I've been monitoring the dialog regarding the current state of ES 
education around the country.  There have been several 
questions/comments that I would like to address. 

    First, we at San Jose State University do run a section of our 
Introduction to Geology course just for high school students.  The lack 
of an Advanced Placement Geology curriculum caused a local ES teacher to 
contact us, inquiring whether we would consider offering his 
already-established college level Advanced Geology course for 
undergraduate credit.  After having reviewed his curriculum and labs, 
our department concluded that the teacher's course was as rigorous as 
any introductory lab science course. This partnership has been going on 
for three years; his students pay a bargain basement tuition for 3 
credits (about $75, which is lower than the cost for an A.P. Exam!) 
through an existing university program called "Bridge to College."  It's 
likely that other institutions have similar programs, and it's a superb 
win-win situation for everyone involved.  Not only do students earn 
college credit, but it's accepted at any institution as transfer 
credit--unlike an A.P. test--where even a score of 5 is no guarantee of 
earned credit (it's up to the discretion of the student's college).

    Second, it's highly unlikely that the College Board will develop a 
new ES/Geology curriculum any time soon.  They're currently in the 
second year of a three-year project redesigning all four A.P. science 
curricula (Physics, Chemistry, Biology, and Environmental Science). The 
investment they're making in this project (with support from NSF) 
precludes the development of new curricula.

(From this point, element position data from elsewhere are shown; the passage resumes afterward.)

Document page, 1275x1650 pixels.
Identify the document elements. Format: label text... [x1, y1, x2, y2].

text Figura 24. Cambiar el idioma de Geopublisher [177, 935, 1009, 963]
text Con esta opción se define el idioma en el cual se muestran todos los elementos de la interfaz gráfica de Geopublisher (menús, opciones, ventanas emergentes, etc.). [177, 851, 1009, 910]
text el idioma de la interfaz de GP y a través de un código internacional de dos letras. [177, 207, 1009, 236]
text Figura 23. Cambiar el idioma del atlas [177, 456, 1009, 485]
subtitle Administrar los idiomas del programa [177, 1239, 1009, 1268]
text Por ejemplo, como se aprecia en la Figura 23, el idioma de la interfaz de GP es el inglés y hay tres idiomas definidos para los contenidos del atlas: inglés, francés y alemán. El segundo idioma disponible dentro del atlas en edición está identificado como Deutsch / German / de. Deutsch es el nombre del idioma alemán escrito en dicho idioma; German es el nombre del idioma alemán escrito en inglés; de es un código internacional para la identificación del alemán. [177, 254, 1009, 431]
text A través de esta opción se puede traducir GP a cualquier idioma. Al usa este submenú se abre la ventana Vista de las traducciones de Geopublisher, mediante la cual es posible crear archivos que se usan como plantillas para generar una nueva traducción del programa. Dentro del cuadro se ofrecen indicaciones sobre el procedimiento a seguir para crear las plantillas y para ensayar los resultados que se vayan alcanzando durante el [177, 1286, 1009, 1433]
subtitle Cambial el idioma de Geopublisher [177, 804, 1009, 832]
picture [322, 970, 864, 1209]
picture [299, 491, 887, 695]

    Third, the University of California does not accept high school 
Earth Science as a lab science course.  It used to in the past, but it's 
now viewed as a mere "elective."  That U.C. lab credit issue has made it 
very difficult in our state for high schools to justify running such a 
class.  However, there's some good news to report.  A grassroots effort 
is underway in San Diego; it's been spearheaded by two physics teachers 
who flatly refused to deliver a mandated (and highly diluted) physics 
curriculum to HS freshmen.  The mandated course has been a system-wide 
disaster, and what these two teachers discovered was that when they 
taught their 9th graders Earth Science instead, science scores went up.  
In the era of No Child Left Behind, nothing speaks louder than higher 
test scores.  So now there's a growing number of schools in San Diego, 
the second largest district in California, that are offering Earth 
Science.  If this trend continues there's a possibility that the 
legislature will reverse its decision, and Earth Science may regain its 
lab science status at the U.C. 
    The same two teachers who stood up the the San Diego school board 
have also managed to get people at UC San Diego, San Diego State 
University, and Scripps Institute of Oceanography working together to 
help the growing number of educators who will be teaching ES for the 
first time.  They're running a workshop next week, in fact.

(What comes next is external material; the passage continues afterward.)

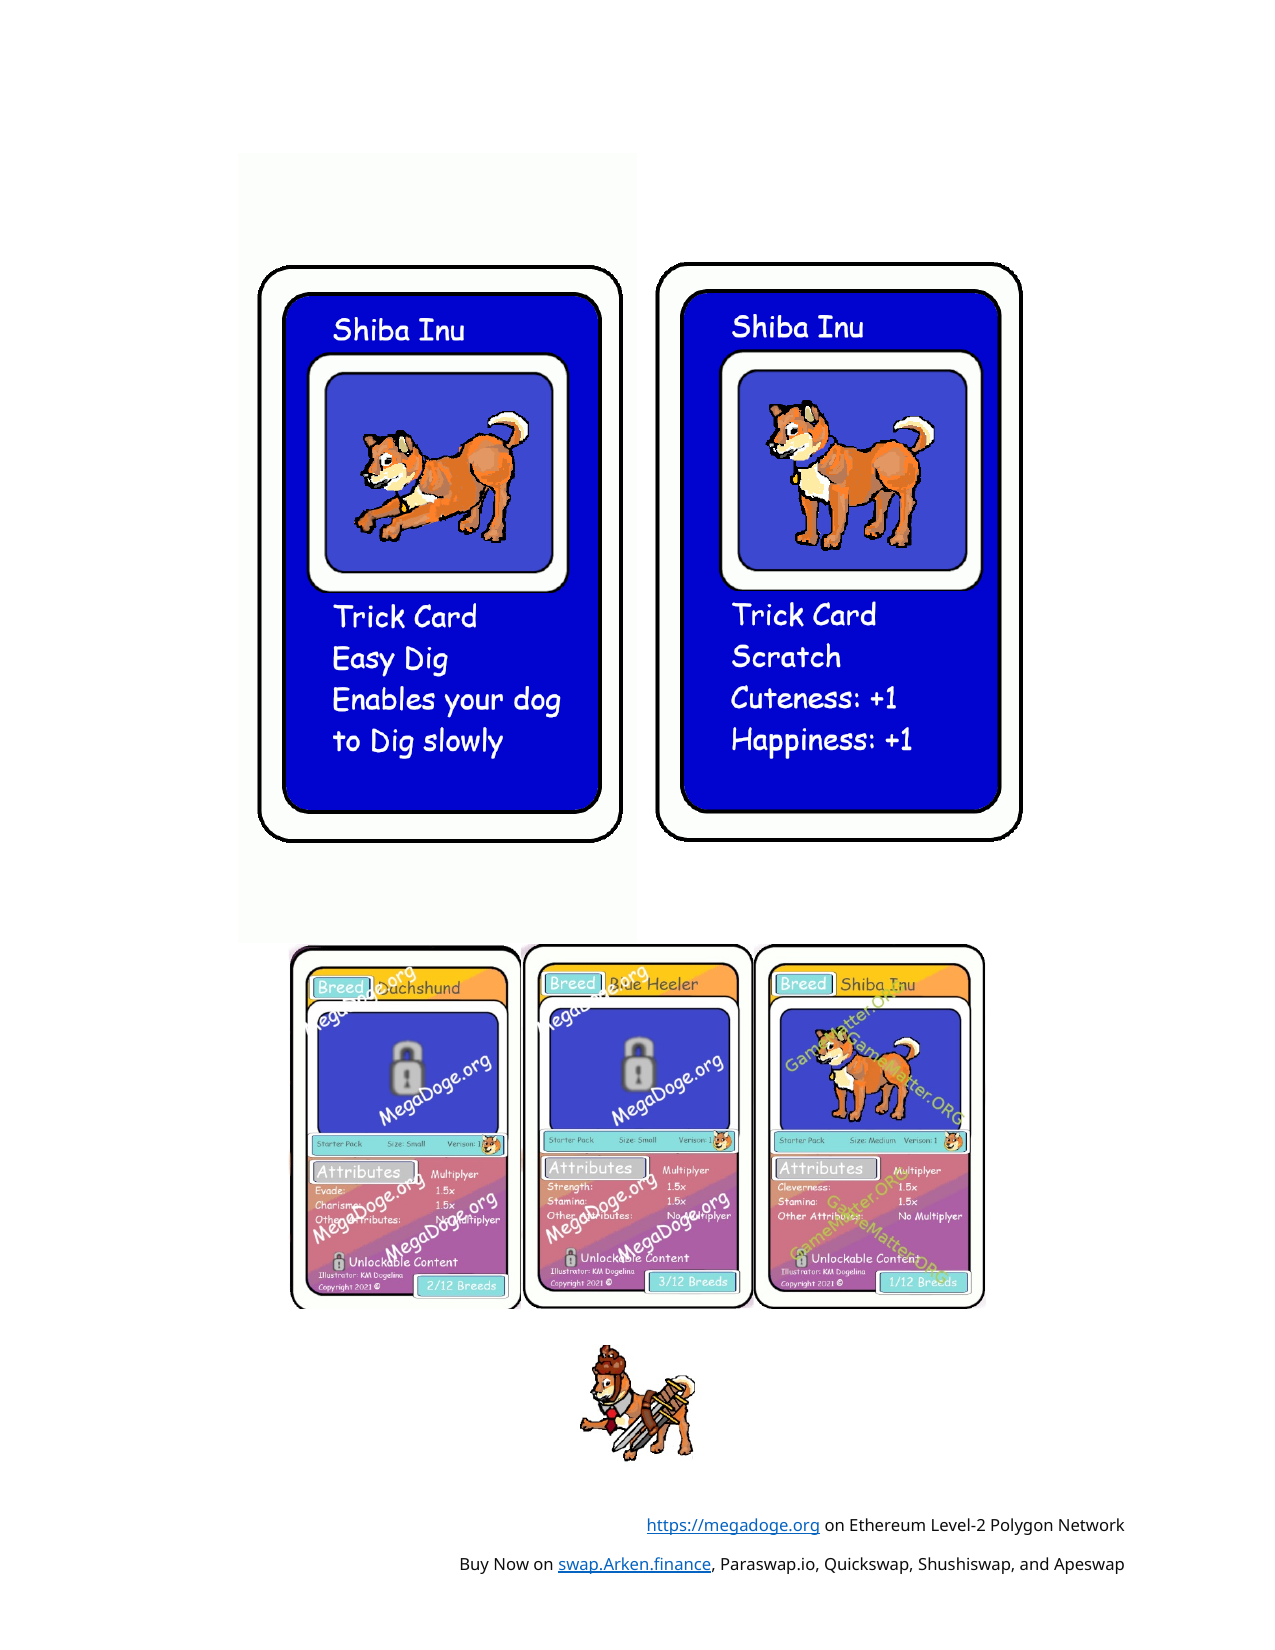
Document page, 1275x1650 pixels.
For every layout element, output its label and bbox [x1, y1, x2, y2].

picture [580, 1345, 705, 1471]
picture [238, 150, 1037, 943]
picture [288, 944, 987, 1309]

    Fourth, San Jose State University has a Science Education program 
that's housed in the College of Science.  Everyone who's a part of that 
program is a split appointee between Science Ed and a "home 
department."  In my opinion, this structure greatly enhances the 
education of our secondary science teaching credential students. I 
co-teach the Methods class on a rotation with my Science Ed colleagues, 
so our Methods class covers real inquiry-based techniques in all four 
single subject credential fields.  Our Science Ed Program (which is for 
prospective HS teachers) constitutes only a small percentage of SJSU's 
total pre-credential population: most are seeking K-8 multiple subject 
credentials through the College of Education.  I'm once again pleased to 
report that a course that my colleague, Ellen Metzger, developed (in 
Earth Systems) is recommended to all teacher preparation students.  The 
course is offered in multiple sections every semester, and it always 
fills to capacity. 
    For over a decade, we've also provided professional development 
workshops for in-service teachers through BAESI (the Bay Area Earth 
Science Institute).  I can therefore mirror Ed Robeck's comments about 
his own institution: SJSU supports the Earth Sciences, perhaps even 
particularly so in the case of teacher preparation and in-service programs.

    And finally, I can echo what was written by a former NYS veteran 
teacher, Tom McGuire, in that the Regents system offered an ES 
curriculum that is every bit as rigorous as any of the other lab science 
courses.  Let's hope that California follows suit!